Böylesi bir teknoloji çağında bilişimin çok büyük öneme haiz olduğu bir dönemde Kıbrıs’ın Kuzey’inde hemen hemen hiç bir alanda veriye dayalı istatistiki bir bilgiye sahip değiliz.
Oysa bu çok önemli bir unsurdur devletlerin belirlediği yönetim stratejilerinde.
Peki neden önemli?
Çünkü istatistik belirli bir amaç için veri toplama, tablo ve grafiklerle özetleme, sonuçları yorumlama, sonuçların güven derecelerini açıklama, örneklerden elde edilen sonuçları kitle için genelleme, özellikler arasındaki ilişkiyi araştırma, çeşitli konularda geleceğe ilişkin tahmin yapma, deney düzenleme ve gözlem ilkelerini kapsayan bir bilimdir. Belirli bir amaç için verilerin toplanması, sınıflandırılması, çözümlenmesi ve sonuçlarının yorumlanması esasına dayanır.
Fizik doğa bilimler ve sosyal bilimlere kadar geniş bir yelpaze ağında uygulanabilmektedir. Aynı zamanda iş dünyası ve hükûmetle ilişkili tüm alanlarda karar almak amacıyla kullanılır. İstatistik yukarıdaki anlamıyla tekildir. Sözcüğün çoğul anlamı, 'sistemli bir şekilde toplanan sayısal bilgiler'dir. Örnek olarak nüfus istatistikleri, çevre istatistikleri, spor istatistikleri, milli eğitim istatistikleri verilebilir.
İstatistiği öğrenmedeki amaç, bir araştırmada elde edilen verilerin uygun istatiksel yöntemler kullanılarak yorumlanacağını bilmektir.
Kısacası elinizde verilere dayalı istatistiki bilgi yoksa hiç bir alanda yönetim stratejisi belirleyemezsiniz.
20. yüzyılın son çeyreğiyle birlikte hız kazanan ekonomik, siyasal ve teknolojik gelişmeler kamu yönetimini de derinden etkilemiş; kamu hizmeti ve kamu yönetimi anlayışında ciddi değişimlere yol açmıştır.
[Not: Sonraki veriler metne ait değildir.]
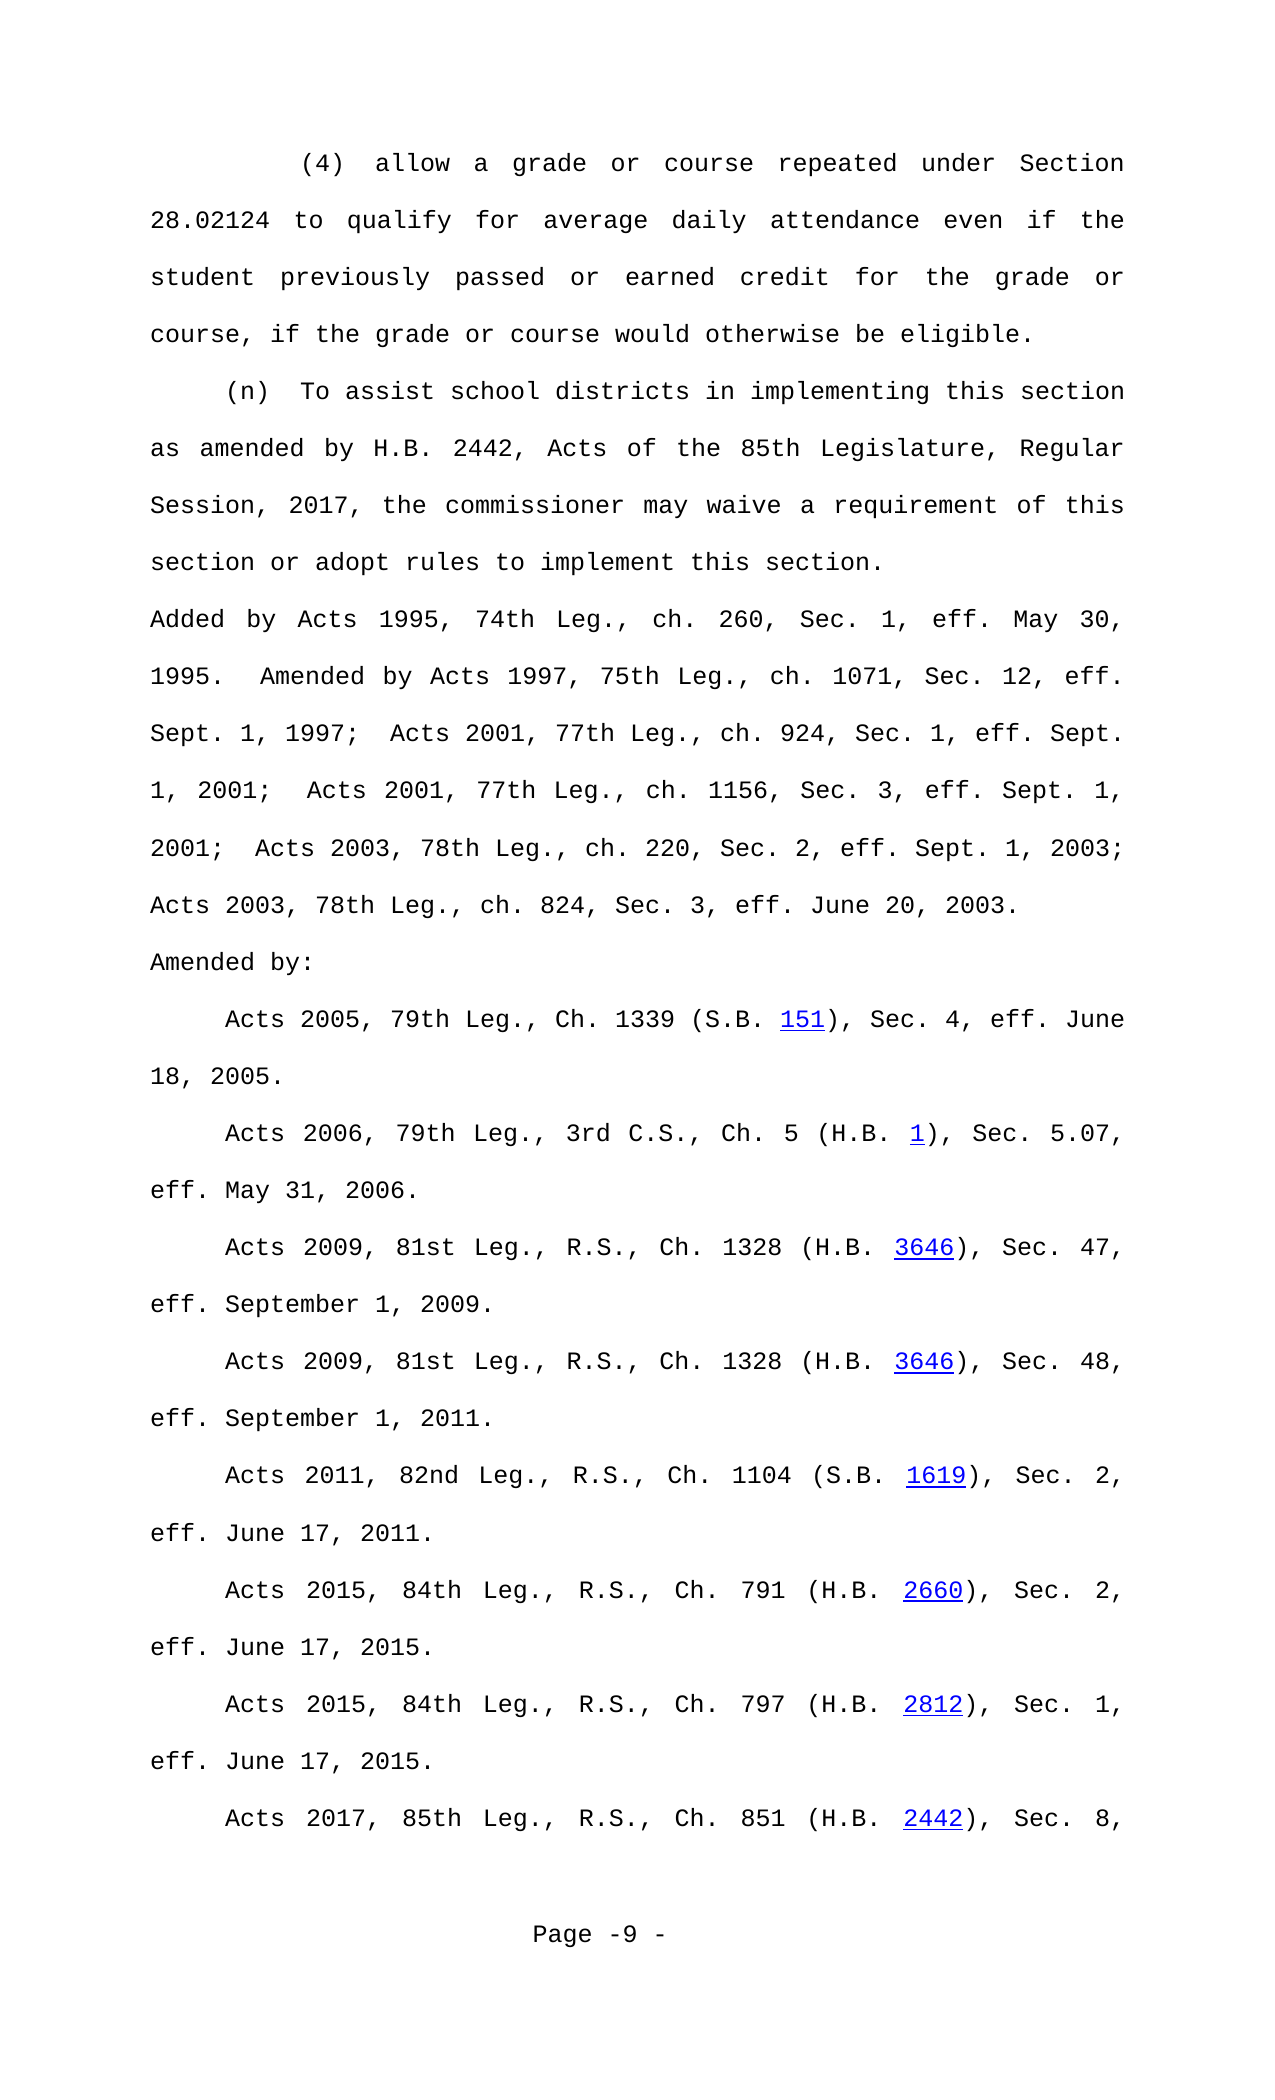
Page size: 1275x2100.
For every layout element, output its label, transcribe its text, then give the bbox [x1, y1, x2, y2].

text Acts 2011, 82nd Leg., R.S., Ch. 1104 (S.B. 1619), Sec. 2, eff. June 17, 2011. [150, 1463, 1125, 1548]
text (n) To assist school districts in implementing this section as amended by H.B. 2442, Acts of the 85th Legislature, Regular Session, 2017, the commissioner may waive a requirement of this section or adopt rules to implement this section. [150, 378, 1125, 578]
text Acts 2005, 79th Leg., Ch. 1339 (S.B. 151), Sec. 4, eff. June 18, 2005. [150, 1006, 1125, 1092]
text Acts 2009, 81st Leg., R.S., Ch. 1328 (H.B. 3646), Sec. 47, eff. September 1, 2009. [150, 1234, 1125, 1320]
text Acts 2015, 84th Leg., R.S., Ch. 791 (H.B. 2660), Sec. 2, eff. June 17, 2015. [150, 1577, 1125, 1663]
text Acts 2006, 79th Leg., 3rd C.S., Ch. 5 (H.B. 1), Sec. 5.07, eff. May 31, 2006. [150, 1120, 1125, 1206]
text Amended by: [150, 949, 1125, 978]
text Acts 2015, 84th Leg., R.S., Ch. 797 (H.B. 2812), Sec. 1, eff. June 17, 2015. [150, 1691, 1125, 1777]
text Added by Acts 1995, 74th Leg., ch. 260, Sec. 1, eff. May 30, 1995. Amended by Acts 1997, 75th Leg., ch. 1071, Sec. 12, eff. Sept. 1, 1997; Acts 2001, 77th Leg., ch. 924, Sec. 1, eff. Sept. 1, 2001; Acts 2001, 77th Leg., ch. 1156, Sec. 3, eff. Sept. 1, 2001; Acts 2003, 78th Leg., ch. 220, Sec. 2, eff. Sept. 1, 2003; Acts 2003, 78th Leg., ch. 824, Sec. 3, eff. June 20, 2003. [150, 607, 1125, 921]
text (4) allow a grade or course repeated under Section 28.02124 to qualify for average daily attendance even if the student previously passed or earned credit for the grade or course, if the grade or course would otherwise be eligible. [150, 150, 1125, 350]
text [150, 1805, 1125, 1834]
text Acts 2009, 81st Leg., R.S., Ch. 1328 (H.B. 3646), Sec. 48, eff. September 1, 2011. [150, 1349, 1125, 1434]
Yaşanan bu değişim ve dönüşümde küreselleşme, hızlanan teknolojik gelişme, devletler arasındaki karşılıklı bağımlılığın giderek derinleşmesi, toplumların ihtiyaç ve beklentilerinin çeşitlenmesi, demokratikleşme akımları, karar alma süreçlerinde katılımcılık ve sivil toplum bilincinin gelişmesi gibi etmenler önemli rol oynamaktadır.
Çevrede meydana gelen bu gelişmelere bağlı olarak kamu kesimi ve özel sektör arasındaki sınırlar aşınmış ve kamu ile özel sektörün yakınsamasına tanık olunmuştur. Hemen hemen tüm ülkelerde vatandaşlar özel sektörde uygulanan yönetim tekniklerinin kamu kesiminde de uygulanmasını talep etmeye başlamışlardır. Genel olarak özel sektör uygulamalarının kamu hizmet sunumu süreçlerinde kullanılması tüm dünyada yaygın bir reform eğilimi olarak ortaya çıkmıştır.
Kamu idarelerinde stratejik yönetimin gerektirdiği dönüşümün sürdürülmesi, yönetsel kararların stratejik planlara dayanan, orta ve uzun vadeli bakış açısı ile şekillendirilmesine ve kamu idarelerinde mevcut idari ve beşeri kapasitenin, stratejik yönetim anlayışı doğrultusunda geliştirilecek, yönetim kültürünün yeni yapıya uyarlanmasına bağlıdır. Stratejik yönetim kültürü formel ve teknik süreçlerden çok davranışsal ve kültürel değişimi ve paydaşlar ve aktörler arası etkileşim ve karşılıklı öğrenme platformları oluşturulmasını da gerektiren uzun soluklu çalışmaları içermektedir.